I was out playing with some formation acro with a buddy of mine out over the
boonies. Both of us were flying Mustangs. I usually flew the wing position
when we did this.[ I never told John, but I had this aversion to having that
big prop of his that close up my butt...especially if we had been out the
night before!! :-) ] Anyway, I'm tucked in on his left wing back and down
about twenty feet when he calls for a 4 g loop. I slide back and inside just
enough to get a 45 degree position paint between my windshield bow mirror
and his left well cover [the position for a vertical maneuver that keeps me
from slicing off his tail section and bending my prop!! ] Well, I noticed
the altimeter was a bit low at the maneuver onset, but still within
parameters for the loop. John calls the maneuver and walks us up to 4g's.
I'm glued on the paint ; holding position. You get a peripheral view of the
horizon holding a wing position in formation acro. Without taking my eyes
off John, I knew he was long and fast through the float. On the way down I
felt we were long as well. The g didn't feel right...it wasn't enough!

Anyway, I'm beginning now to feel the g building at a faster rate than I
should be feeling......and this ain't good!! We're past vertical and I can
see the ground under his wing. You know.... that awful feeling you get when
you know you might be in too deep? Well I had it right there!!! You mentally
do the math and geometry instantly in these situations. I could see we were
going to make it, but it was going to be close....damn close! I could "feel"

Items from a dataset
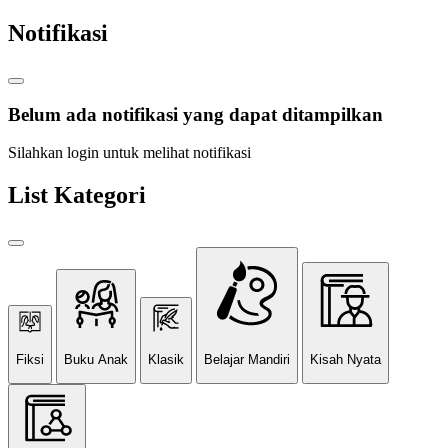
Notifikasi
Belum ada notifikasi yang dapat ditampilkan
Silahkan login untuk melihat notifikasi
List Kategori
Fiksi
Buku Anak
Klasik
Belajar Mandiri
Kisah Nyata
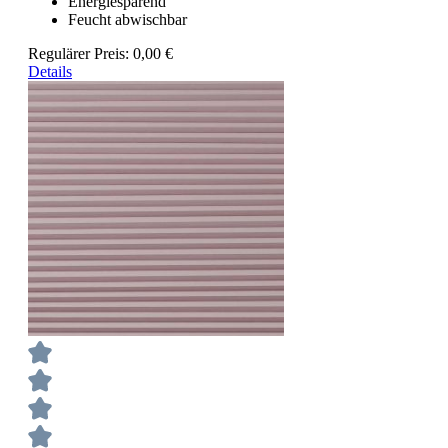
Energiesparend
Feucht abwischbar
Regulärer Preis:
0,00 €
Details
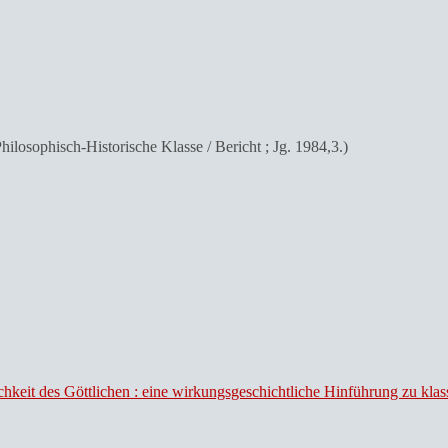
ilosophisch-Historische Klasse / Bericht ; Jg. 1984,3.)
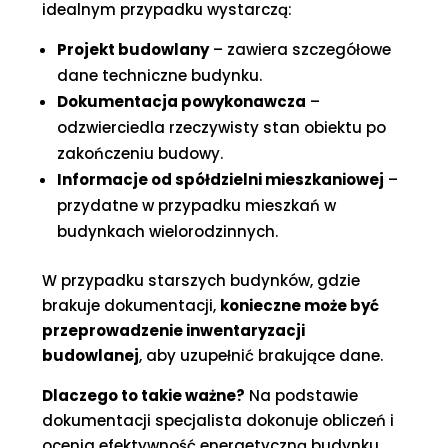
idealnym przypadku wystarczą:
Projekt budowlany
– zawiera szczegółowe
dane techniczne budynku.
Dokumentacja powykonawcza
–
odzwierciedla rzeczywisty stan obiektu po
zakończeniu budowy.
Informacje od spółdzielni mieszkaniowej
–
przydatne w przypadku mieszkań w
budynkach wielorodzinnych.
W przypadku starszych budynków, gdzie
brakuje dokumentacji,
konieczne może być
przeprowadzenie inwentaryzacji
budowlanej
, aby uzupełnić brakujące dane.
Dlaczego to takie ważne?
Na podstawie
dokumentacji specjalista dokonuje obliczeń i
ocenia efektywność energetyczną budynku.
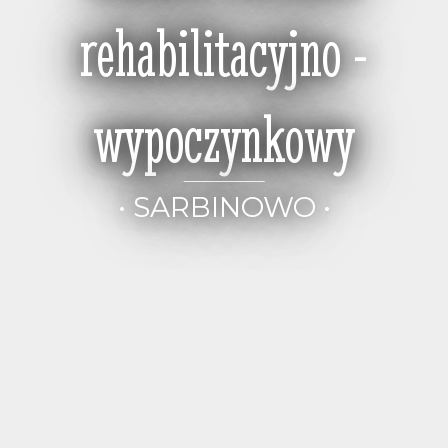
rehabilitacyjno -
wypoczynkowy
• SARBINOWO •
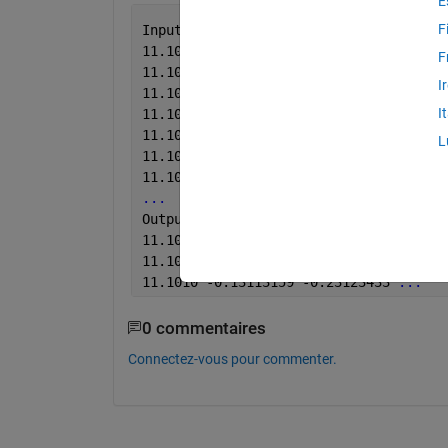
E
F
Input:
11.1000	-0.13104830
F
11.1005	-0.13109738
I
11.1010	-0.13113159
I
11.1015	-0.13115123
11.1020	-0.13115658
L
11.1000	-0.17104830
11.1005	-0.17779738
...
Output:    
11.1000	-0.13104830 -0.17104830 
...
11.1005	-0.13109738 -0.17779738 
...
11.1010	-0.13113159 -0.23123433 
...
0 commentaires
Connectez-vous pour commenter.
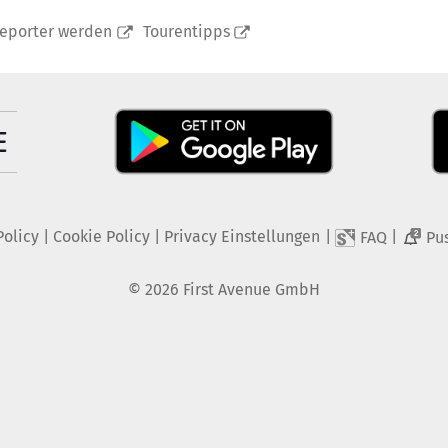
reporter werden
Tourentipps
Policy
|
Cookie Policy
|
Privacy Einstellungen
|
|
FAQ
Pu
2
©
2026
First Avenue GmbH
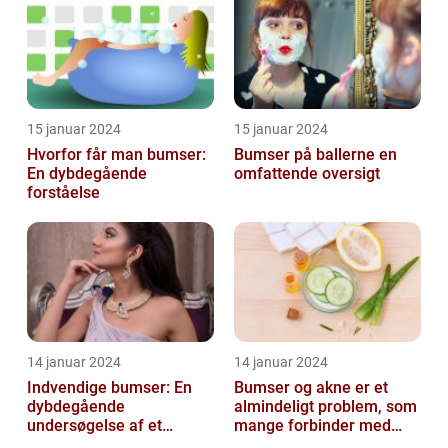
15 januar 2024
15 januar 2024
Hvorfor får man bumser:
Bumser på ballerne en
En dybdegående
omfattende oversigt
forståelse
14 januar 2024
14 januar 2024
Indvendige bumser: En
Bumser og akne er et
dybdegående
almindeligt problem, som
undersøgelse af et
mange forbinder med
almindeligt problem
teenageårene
==
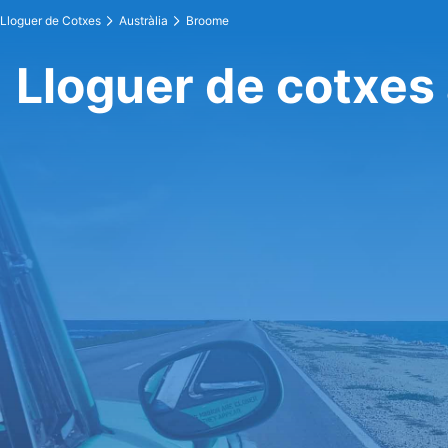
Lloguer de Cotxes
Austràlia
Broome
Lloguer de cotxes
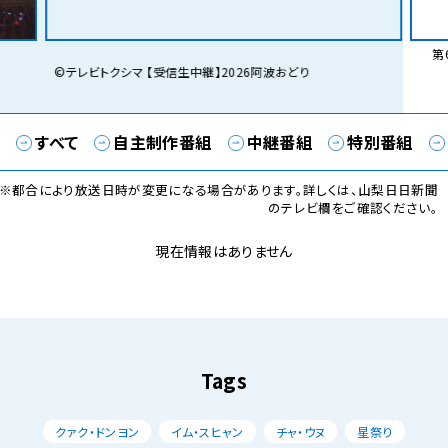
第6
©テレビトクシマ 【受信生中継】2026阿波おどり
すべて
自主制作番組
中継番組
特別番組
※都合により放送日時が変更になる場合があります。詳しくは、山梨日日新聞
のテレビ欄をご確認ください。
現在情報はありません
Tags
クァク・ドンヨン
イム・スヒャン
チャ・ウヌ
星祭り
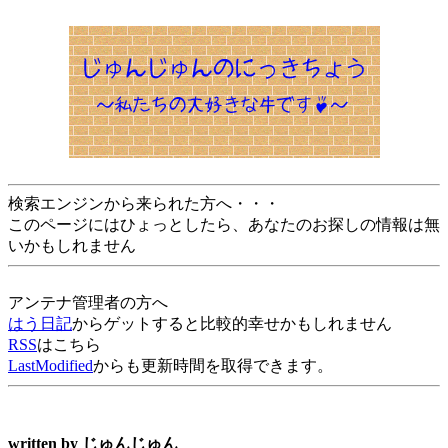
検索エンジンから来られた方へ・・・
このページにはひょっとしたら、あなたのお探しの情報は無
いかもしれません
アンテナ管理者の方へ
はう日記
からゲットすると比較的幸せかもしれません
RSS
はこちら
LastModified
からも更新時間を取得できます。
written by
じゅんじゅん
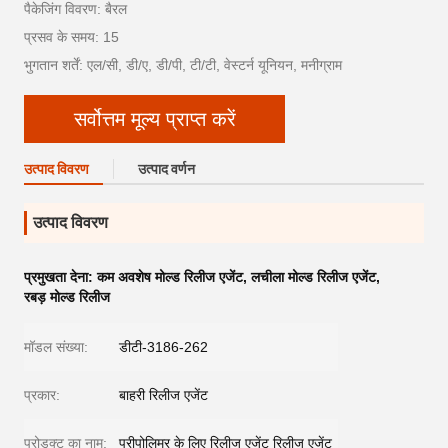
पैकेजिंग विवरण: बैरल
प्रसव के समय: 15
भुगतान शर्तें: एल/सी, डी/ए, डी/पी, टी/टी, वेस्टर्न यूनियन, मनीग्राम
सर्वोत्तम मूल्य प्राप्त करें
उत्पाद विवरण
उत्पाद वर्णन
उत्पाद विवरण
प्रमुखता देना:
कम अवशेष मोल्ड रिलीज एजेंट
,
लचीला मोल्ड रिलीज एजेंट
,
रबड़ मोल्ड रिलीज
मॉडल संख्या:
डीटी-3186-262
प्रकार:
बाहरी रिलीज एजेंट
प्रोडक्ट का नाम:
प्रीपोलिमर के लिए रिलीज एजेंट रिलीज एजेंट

| Instructions for the task |
Which parts or instruments of an airplane does the formation flying story name? Answer using only the formation flying story.

| Solution to this task |
- prop
- wing
- windshield bow mirror
- well cover
- tail section
- altimeter